▶ [TEXT PASSAGE]
————

Golfsmith agrees to require as a term of any sale of Golfsmith,
that the Company or entity that purchases it during the Severance
period must assume its obligations and promises to you as an
accepted liability of said sale.
4. In
consideration of the foregoing payments and benefits, and for other
good and valuable consideration, you agree as follows:
(a)
Release You for yourself and your successors, heirs and
assigns IRREVOCABLY AND UNCONDITIONALLY RELEASES, ACQUITS AND
FOREVER DISCHARGES Golfsmith, and its parents, subsidiaries
affiliates, and the shareholders, directors, officers, employees,
agents, attorneys, insurers, guardians, successors, assigns, heirs,
executors, and administrators (the “ Releasees
”) from any and all claims, liabilities, obligations,
agreements, damages, causes of action, costs, losses, damages, and
attorneys’ fees and expenses whatsoever, whether known or
unknown or whether connected with your employment by Golfsmith or
not, including, but not limited to, any dispute, claim, charge, or
cause of action arising under the Age Discrimination in
Employment Act, 29 U.S.C. § 621, et. seq., Title
VII of the Civil Rights Act of 1964, as amended, 42 U.S.C.

————

▶ [INFORMATION SUPPLIED]
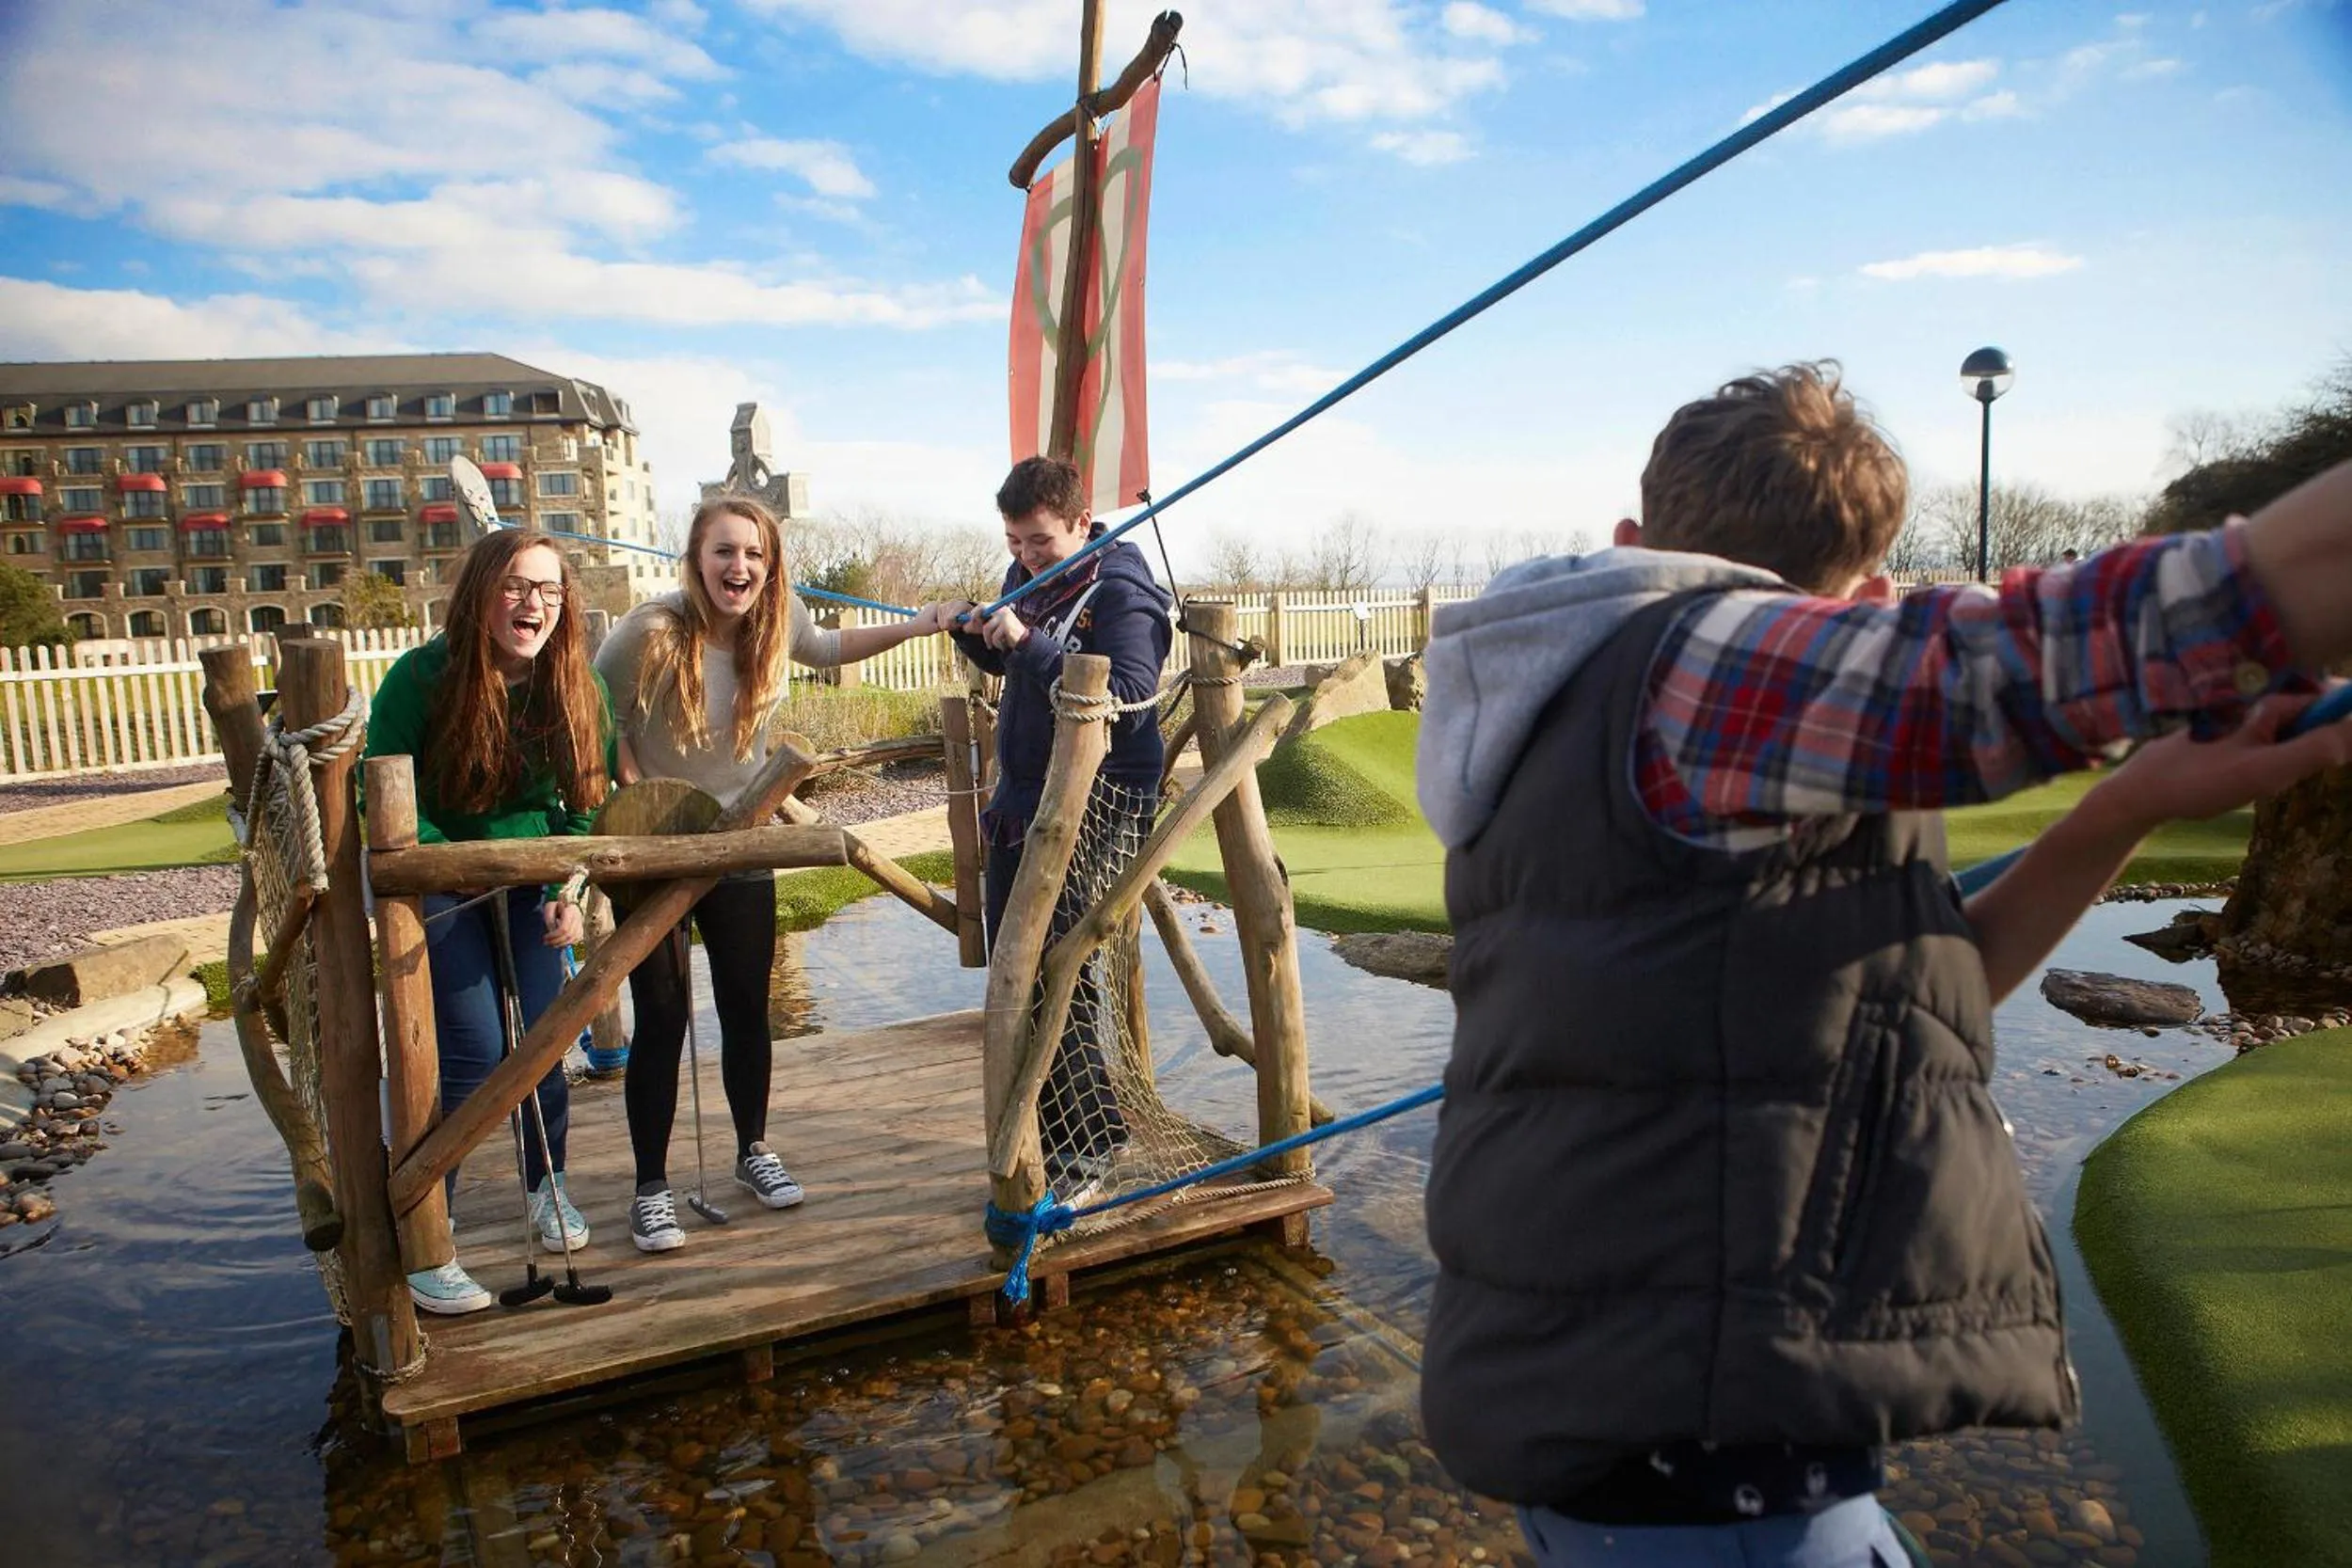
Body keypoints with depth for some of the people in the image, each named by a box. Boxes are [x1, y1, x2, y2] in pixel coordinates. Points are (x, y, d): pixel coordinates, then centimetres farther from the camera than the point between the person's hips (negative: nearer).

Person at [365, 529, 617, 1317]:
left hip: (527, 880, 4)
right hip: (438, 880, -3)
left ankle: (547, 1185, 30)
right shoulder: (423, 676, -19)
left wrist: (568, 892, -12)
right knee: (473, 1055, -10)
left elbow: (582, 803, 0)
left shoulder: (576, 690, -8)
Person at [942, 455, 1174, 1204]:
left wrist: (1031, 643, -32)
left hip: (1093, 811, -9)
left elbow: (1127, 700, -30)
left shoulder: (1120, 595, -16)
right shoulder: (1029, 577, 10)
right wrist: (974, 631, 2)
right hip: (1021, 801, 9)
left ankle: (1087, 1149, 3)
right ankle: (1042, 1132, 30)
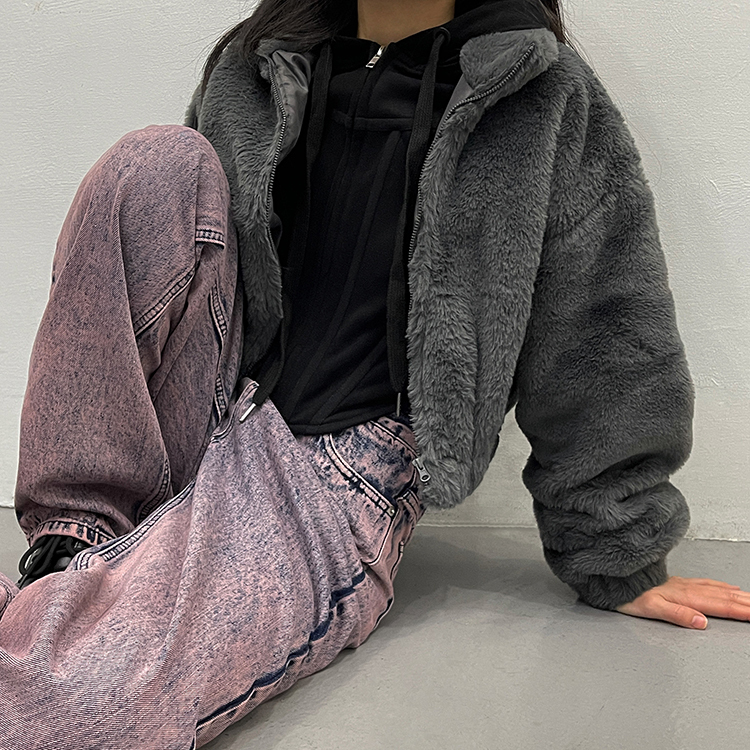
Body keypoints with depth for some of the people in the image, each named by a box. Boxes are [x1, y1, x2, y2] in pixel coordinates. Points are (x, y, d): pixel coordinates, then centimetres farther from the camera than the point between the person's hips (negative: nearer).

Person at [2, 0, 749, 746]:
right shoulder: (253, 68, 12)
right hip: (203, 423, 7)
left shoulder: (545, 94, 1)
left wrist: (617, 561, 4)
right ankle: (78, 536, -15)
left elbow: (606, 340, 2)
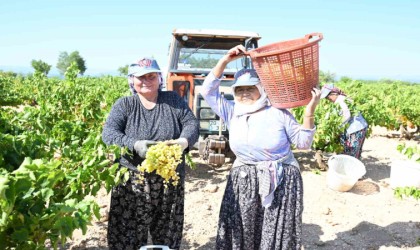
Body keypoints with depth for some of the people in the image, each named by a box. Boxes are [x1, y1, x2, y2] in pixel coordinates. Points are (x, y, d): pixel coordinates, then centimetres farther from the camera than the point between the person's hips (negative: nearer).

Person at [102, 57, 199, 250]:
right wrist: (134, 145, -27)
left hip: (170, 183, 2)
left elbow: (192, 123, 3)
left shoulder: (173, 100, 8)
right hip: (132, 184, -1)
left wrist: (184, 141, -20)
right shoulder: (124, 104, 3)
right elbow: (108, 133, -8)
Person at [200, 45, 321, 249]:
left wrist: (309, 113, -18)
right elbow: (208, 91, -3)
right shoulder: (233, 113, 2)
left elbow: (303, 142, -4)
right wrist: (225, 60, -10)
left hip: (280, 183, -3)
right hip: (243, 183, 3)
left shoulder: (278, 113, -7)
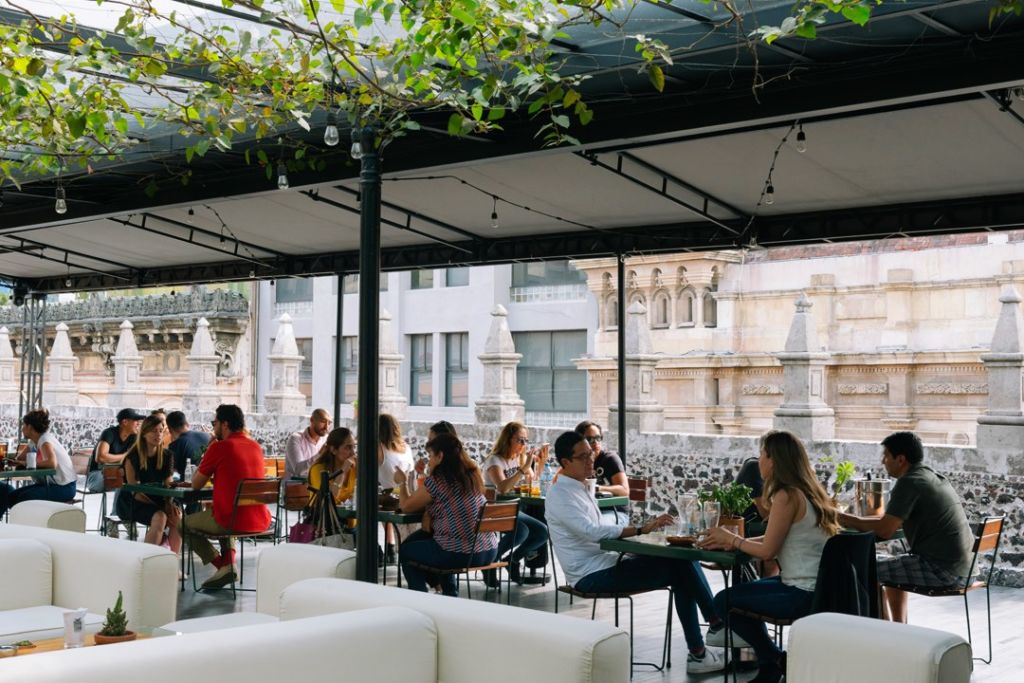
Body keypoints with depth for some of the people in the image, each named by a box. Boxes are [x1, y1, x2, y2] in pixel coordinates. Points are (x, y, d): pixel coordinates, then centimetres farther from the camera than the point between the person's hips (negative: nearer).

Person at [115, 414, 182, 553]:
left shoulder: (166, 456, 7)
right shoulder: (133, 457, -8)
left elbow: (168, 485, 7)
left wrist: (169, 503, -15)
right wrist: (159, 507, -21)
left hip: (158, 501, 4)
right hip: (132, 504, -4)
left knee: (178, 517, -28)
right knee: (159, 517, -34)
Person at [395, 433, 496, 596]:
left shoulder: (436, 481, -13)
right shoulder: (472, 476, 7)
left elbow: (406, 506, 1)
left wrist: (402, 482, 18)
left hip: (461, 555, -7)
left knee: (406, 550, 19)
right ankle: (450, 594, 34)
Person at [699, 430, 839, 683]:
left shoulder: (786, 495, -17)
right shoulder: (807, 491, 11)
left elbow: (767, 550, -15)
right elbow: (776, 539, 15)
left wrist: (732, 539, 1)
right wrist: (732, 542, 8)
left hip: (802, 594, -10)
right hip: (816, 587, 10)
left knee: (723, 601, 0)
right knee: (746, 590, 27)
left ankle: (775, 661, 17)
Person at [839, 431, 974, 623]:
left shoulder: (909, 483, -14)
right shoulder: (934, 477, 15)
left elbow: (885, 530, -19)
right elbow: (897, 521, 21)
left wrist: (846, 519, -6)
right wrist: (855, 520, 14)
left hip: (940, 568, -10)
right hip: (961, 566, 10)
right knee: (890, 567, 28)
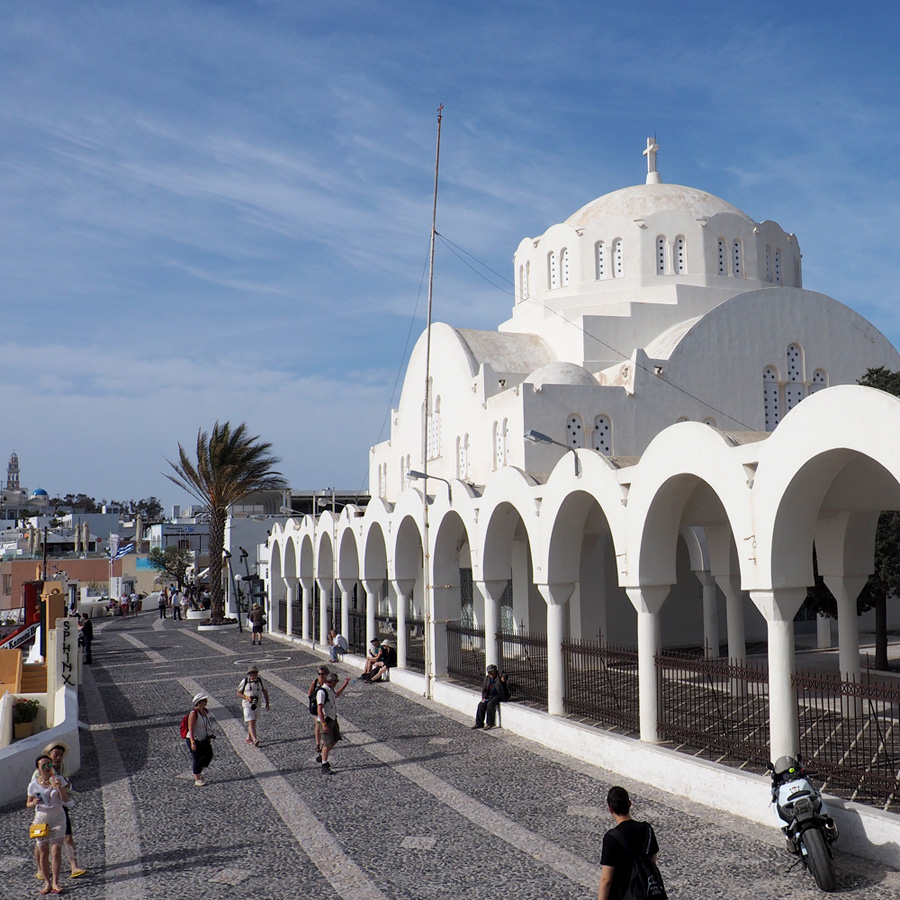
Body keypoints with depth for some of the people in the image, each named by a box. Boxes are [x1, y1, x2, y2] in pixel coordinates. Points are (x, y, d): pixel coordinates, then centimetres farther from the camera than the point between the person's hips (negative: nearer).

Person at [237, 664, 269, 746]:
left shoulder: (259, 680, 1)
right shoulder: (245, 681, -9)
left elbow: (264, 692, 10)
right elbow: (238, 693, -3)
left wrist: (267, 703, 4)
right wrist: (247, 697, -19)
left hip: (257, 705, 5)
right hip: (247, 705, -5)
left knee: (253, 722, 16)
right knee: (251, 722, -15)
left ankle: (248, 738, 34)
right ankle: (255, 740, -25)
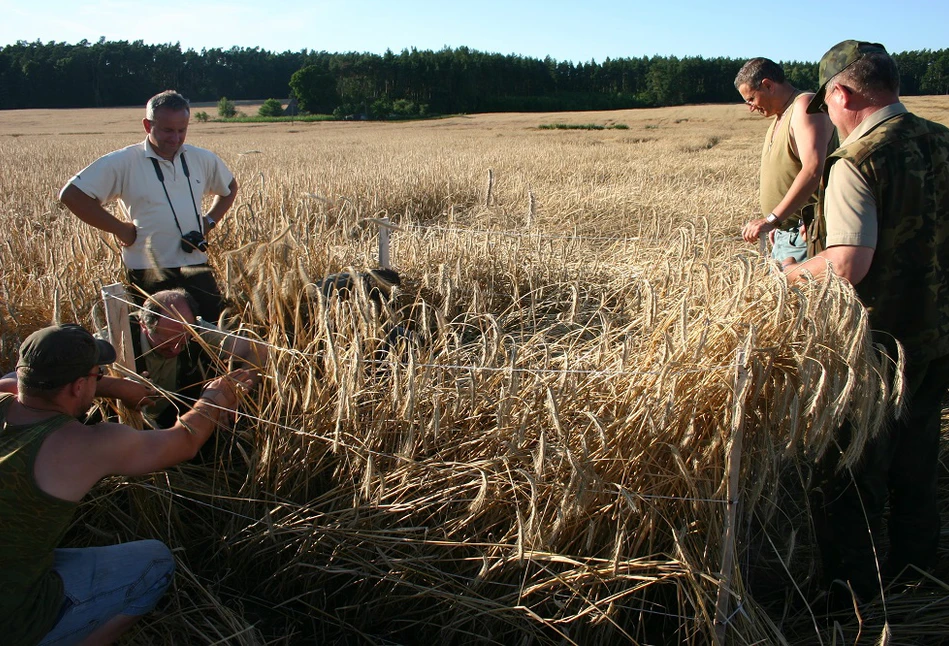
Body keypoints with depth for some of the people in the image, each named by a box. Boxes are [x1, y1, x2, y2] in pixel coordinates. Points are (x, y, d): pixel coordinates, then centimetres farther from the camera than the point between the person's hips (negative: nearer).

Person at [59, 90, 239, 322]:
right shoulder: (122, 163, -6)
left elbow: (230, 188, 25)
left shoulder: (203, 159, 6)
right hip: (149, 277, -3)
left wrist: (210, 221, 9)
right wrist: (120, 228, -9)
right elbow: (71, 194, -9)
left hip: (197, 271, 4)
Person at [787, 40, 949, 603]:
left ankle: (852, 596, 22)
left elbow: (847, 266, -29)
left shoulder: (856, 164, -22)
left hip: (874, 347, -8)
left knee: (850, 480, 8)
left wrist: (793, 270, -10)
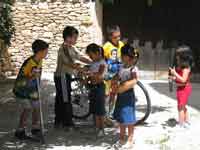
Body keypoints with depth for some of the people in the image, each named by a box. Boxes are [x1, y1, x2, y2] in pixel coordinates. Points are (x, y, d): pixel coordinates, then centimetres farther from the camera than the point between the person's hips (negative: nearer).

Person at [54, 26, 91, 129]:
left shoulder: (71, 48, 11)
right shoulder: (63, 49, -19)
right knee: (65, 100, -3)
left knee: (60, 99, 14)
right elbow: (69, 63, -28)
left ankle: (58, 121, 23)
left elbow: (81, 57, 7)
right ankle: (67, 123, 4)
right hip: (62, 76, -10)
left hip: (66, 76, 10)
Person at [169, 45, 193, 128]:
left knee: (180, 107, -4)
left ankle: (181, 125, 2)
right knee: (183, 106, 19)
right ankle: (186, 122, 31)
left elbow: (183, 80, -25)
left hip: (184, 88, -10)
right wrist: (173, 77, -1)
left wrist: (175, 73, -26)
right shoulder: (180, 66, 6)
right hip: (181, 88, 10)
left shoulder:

————

▶ [WORK INSTRUCTIONS] Could you return, word for word, the part of the severance agreement text starting at "Golfsmith agrees to" and ending at "of said sale."?

▶ [REPLY]
Golfsmith agrees to require as a term of any sale of Golfsmith,
that the Company or entity that purchases it during the Severance
period must assume its obligations and promises to you as an
accepted liability of said sale.